A surrogate model should closely mimic the behavior of the original black-box model. Therefore, a common evaluation strategy is to compare the outputs of the surrogate and black-box models using a similarity or performance measure.
This can be assessed with standard measures such as accuracy, $F_1$-score, MSE, or $L_p$ distances [Andrews et al. (1995), Craven and Shavlik (1995), Barakat et al. (2010), Augasta and Kathirvalavakumar (2012), Zilke et al. (2016), Bastani et al. (2017), Krishnan and Wu (2017), Lakkaraju et al. (2017), Guo et al. (2018a), Laugel et al. (2018), Plumb et al. (2018), Tan et al. (2018), Zhang et al. (2018b), Guidotti et al. (2019), Kanehira and Harada (2019), Lakkaraju et al. (2019), Zhou et al. (2019), Anders et al. (2020), Lakkaraju et al. (2020), Panigutti et al. (2020), Pornprasit et al. (2021), Bayrak and Bach (2023a)], or with similarity measures such as SSIM, Pearson correlation, or KL divergence [Chen et al. (2019b), Anders et al. (2020)]. Arbitrary loss functions may also be used [Amparore et al. (2021)].
For imbalanced datasets, [Moradi and Samwald (2021)] calculate fidelity per class, using either the true labels or the black-box predictions as reference.
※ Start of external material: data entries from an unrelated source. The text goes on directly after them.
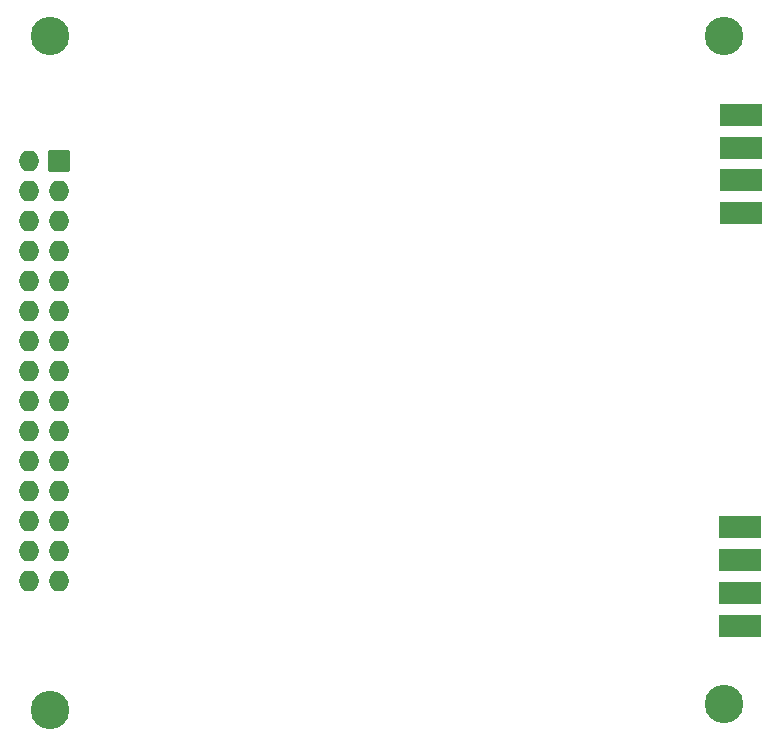
<source format=gbr>
G04 #@! TF.GenerationSoftware,KiCad,Pcbnew,7.0.7*
G04 #@! TF.CreationDate,2023-10-29T19:55:49+11:00*
G04 #@! TF.ProjectId,AnalogDiscovery_rs232_5_wire_sniffer,416e616c-6f67-4446-9973-636f76657279,rev?*
G04 #@! TF.SameCoordinates,PX69618a0PY7bfa480*
G04 #@! TF.FileFunction,Soldermask,Bot*
G04 #@! TF.FilePolarity,Negative*
%FSLAX46Y46*%
G04 Gerber Fmt 4.6, Leading zero omitted, Abs format (unit mm)*
G04 Created by KiCad (PCBNEW 7.0.7) date 2023-10-29 19:55:49*
%MOMM*%
%LPD*%
G01*
G04 APERTURE LIST*
G04 Aperture macros list*
%AMRoundRect*
0 Rectangle with rounded corners*
0 $1 Rounding radius*
0 $2 $3 $4 $5 $6 $7 $8 $9 X,Y pos of 4 corners*
0 Add a 4 corners polygon primitive as box body*
4,1,4,$2,$3,$4,$5,$6,$7,$8,$9,$2,$3,0*
0 Add four circle primitives for the rounded corners*
1,1,$1+$1,$2,$3*
1,1,$1+$1,$4,$5*
1,1,$1+$1,$6,$7*
1,1,$1+$1,$8,$9*
0 Add four rect primitives between the rounded corners*
20,1,$1+$1,$2,$3,$4,$5,0*
20,1,$1+$1,$4,$5,$6,$7,0*
20,1,$1+$1,$6,$7,$8,$9,0*
20,1,$1+$1,$8,$9,$2,$3,0*%
G04 Aperture macros list end*
%ADD10RoundRect,0.030000X-0.850000X-0.850000X0.850000X-0.850000X0.850000X0.850000X-0.850000X0.850000X0*%
%ADD11O,1.760000X1.760000*%
%ADD12C,3.260000*%
%ADD13RoundRect,0.030000X1.740000X-0.923333X1.740000X0.923333X-1.740000X0.923333X-1.740000X-0.923333X0*%
G04 APERTURE END LIST*
D10*
X4300000Y50020000D03*
D11*
X1760000Y50020000D03*
X4300000Y47480000D03*
X1760000Y47480000D03*
X4300000Y44940000D03*
X1760000Y44940000D03*
X4300000Y42400000D03*
X1760000Y42400000D03*
X4300000Y39860000D03*
X1760000Y39860000D03*
X4300000Y37320000D03*
X1760000Y37320000D03*
X4300000Y34780000D03*
X1760000Y34780000D03*
X4300000Y32240000D03*
X1760000Y32240000D03*
X4300000Y29700000D03*
X1760000Y29700000D03*
X4300000Y27160000D03*
X1760000Y27160000D03*
X4300000Y24620000D03*
X1760000Y24620000D03*
X4300000Y22080000D03*
X1760000Y22080000D03*
X4300000Y19540000D03*
X1760000Y19540000D03*
X4300000Y17000000D03*
X1760000Y17000000D03*
X4300000Y14460000D03*
X1760000Y14460000D03*
D12*
X3546000Y60531000D03*
X60569000Y4016000D03*
X60569000Y60531000D03*
D13*
X62066000Y53891000D03*
X62066000Y51121000D03*
X62066000Y48351000D03*
X62066000Y45581000D03*
D12*
X3546000Y3508000D03*
D13*
X61988500Y10656000D03*
X61988500Y13426000D03*
X61988500Y16196000D03*
X61988500Y18966000D03*
M02*

</source>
For individual rules, fidelity may be expressed as the rule's precision [Stefanowski and Vanderpooten (2001), Hatwell et al. (2020)].
When evaluating local surrogates, Local Output Fidelity is defined by computing fidelity within a neighborhood of the input instance [Laugel et al. (2018), Plumb et al. (2018), Guidotti et al. (2019), Rajapaksha et al. (2020)], or within a synthetic neighborhood [Panigutti et al. (2020), Pornprasit et al. (2021)]. For unseen data, [Lakkaraju et al. (2020)] validate explanations by comparing outputs to those of the nearest training instances.